The cause in which you are engaged will certainly prevail, and so will mine;[*] but when? It is not for us to ask. God will accomplish it in his own time: and perhaps by our means. We ought to be content to be His instruments, without aspiring to direct him. Slavery and war will be abolished throughout all Christendom, and the abolition of them depends on public opinion; and public opinion is directed by the pulpit and the press—by speaking and writing; and there is no other way. Unfortunately, many of our ministers are too much under the fear of man which bringeth a snare, and they therefore shun to declare the whole counsel of God. Many who entertain correct sentiments about war and slavery, have not the moral courage to declare them. How they will answer it at the bar of God, I know not. Many seem to fear to examine these subjects, lest they should bring upon themselves greater responsibilities than they rae willing to bear; not reflecting that duties neglected bring as great condemnation as crime committed. But all ministers are not so: there are noble examples to the contrary; and when the pulpit shall unite with the press, war and slavery will cease to pollute the Lord’s vineyard.

[*] The cause of Peace.

Extract of a letter from a gentleman in Vermont.
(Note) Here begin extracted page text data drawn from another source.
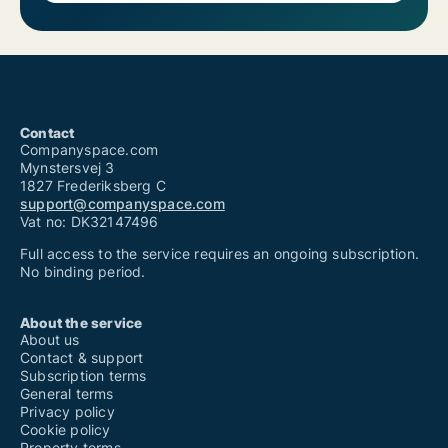
Contact
Companyspace.com
Mynstersvej 3
1827 Frederiksberg C
support@companyspace.com
Vat no: DK32147496
Full access to the service requires an ongoing subscription.
No binding period.
About the service
About us
Contact & support
Subscription terms
General terms
Privacy policy
Cookie policy
Property terms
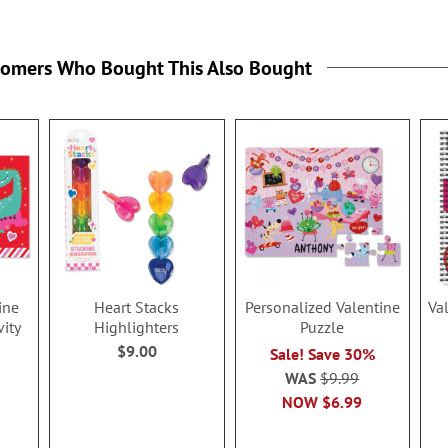
tomers Who Bought This Also Bought
ine
Heart Stacks
Personalized Valentine
Va
vity
Highlighters
Puzzle
$9.00
Sale! Save 30%
WAS
$9.99
NOW
$6.99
Dear Sir—One of my neighbors has just had the reading of your proposals for the Liberator, &c. He says it is professedly the very thing that is wanted. If you steadfastly pursue your object, you will in the end by crowned with the honors of the greatest victory ever won by mortal power. He would assure you, that you need fear no overthrow in the contest—for the moral power of the nation is on your side;(1) and if you fail, you lose nothing—as, in that case, it will be evidenced that but little will have been left worth preserving.

You will please forward me a copy of your paper, which will be paid for when received. And believe me a friend to Liberty, Peace, Temperance and Christian Morality; yet purified from licentiousness, violence, enthusiasm, (2) and fanaticism.

(1) It may be; but at present it has no efficacy, being struck with a fearful paralysis. Still we confidently rely upon its awakened energy to redeem the land from the curse and crime of slavery.

(2) Enthusiasm? In all great reformations, a generous and ever blazing enthusiasm is necessary to quicken the dormant, and to inspirit the heart of the reformer. But licentiousness, and violence, and fanaticism — these are traits which do not belong to truth or justice.

Extract of a letter from a gentleman in Mount-Vernon, N. H.

Dear Sir:—I have recently read your proposals for publishing the Liberator, and I think that no American, who makes any pretensions to philanthropy, patriotism, morality or christianity, can do less than wish you God speed. You will please to add my name to your list of subscribers.